Hier links neben der Schubkarre sieht man wo er dann hinkommt.


----------



## Wuzzel (17. Sep. 2008)

*AW: Planung Bachlauf/Bodenfilter*

Interessante Theorie, Sven. 

Wo hast Du das gelesen ? Quellenangabe is bei solchen Sachen immer recht interessant. 

Gruß 
Wolf


----------



## juergen-b (17. Sep. 2008)

*AW: Planung Bachlauf/Bodenfilter*

hy sven,

die verschiedenen schichtungen und zwangsführungen sind nicht vonnöten.

mach es so wie wolf schrieb ....... 1 substrat (blähton *gebrochen* ist bevorzugt geeignet) die restlichen eigenschaften die du versuchst durch deine technischen eingriffe zu erreichen stellen sich von selbst ein.

bedingt durch eindringtiefe - länge durchlauf und die tätigkeit der wurzeln und bakterien bilden die verschiedensten bereiche selbst aus und ermöglichen sowohl nitrifikanten, wie auch denitrifikanten ihr passendes milieu zu finden.

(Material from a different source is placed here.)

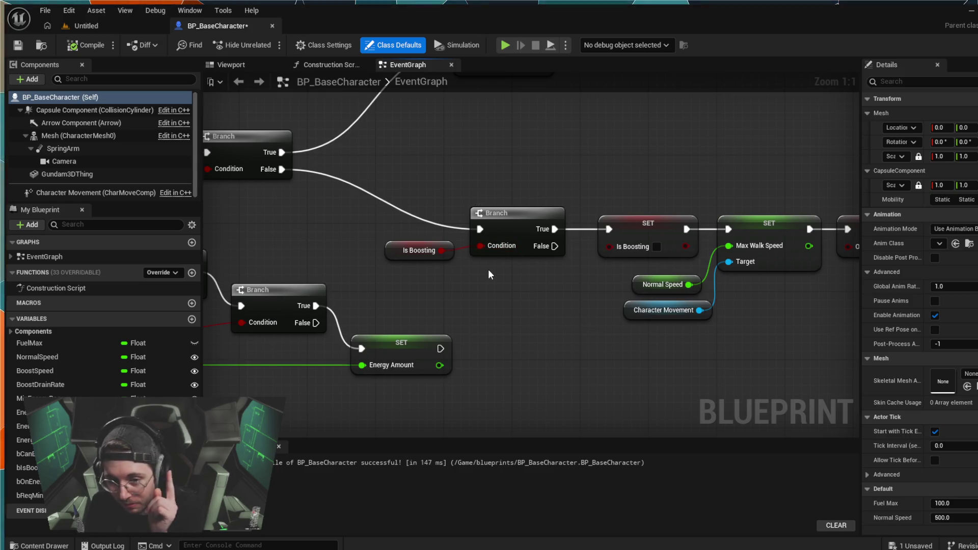
left_click_drag(488, 269, 515, 280)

durch deine schichtung von fein nach grob ver/be-hinderst du genau diesern effekt, den effekt daß sich verschiedene O² zonen ausbilden, welche verschiedenen bakterienstämmen ihren lebensraum anbieten.

je gröber dein substrat ist desto nitrifikationslastiger wird der filter, hier kann man eingriff nehmen und seine ziele einbringen.
sollte aber nitrifikation die primäre zielsetzung sein, so gibt es bessere ansätze um eine maximale wirkung zu erzielen.

wichtig ist für eine gleichmäßige anströmung zu sorgen.

genausowichtig ist aber auch eine ablaßmöglichkeit (z.b. bodenablauf) zu haben oder verschiedene absaugstellen  auf dem grund (realisierbar über z.b. senkrechte 100er rohre mit umliegendem grobkiesfeld) zu haben, um in gewissen zeitabständen totes material entfernen zu können.

ein filter dieser bauart sollte nie in den hauptstrang einer teichfilterung, sondern immer in ein bypasssystem - hier kann mit den durchflußleistungen unabhängig vom restlichen teichmanagement gespielt werden.


----------



## karsten. (17. Sep. 2008)

*AW: Planung Bachlauf/Bodenfilter*

Hallo Jürgen 




> ....die verschiedenen ....... zwangsführungen sind nicht vonnöten.



wenn man die Anlage in als langen Graben bauen kann ...
geb ich Dir Recht 

Das Bestreben von Flüssigkeiten sich zu Mischen macht den Rest  

Zur Denitrifizierung 

 
findet die in unseren Bodenfiltern nun statt ?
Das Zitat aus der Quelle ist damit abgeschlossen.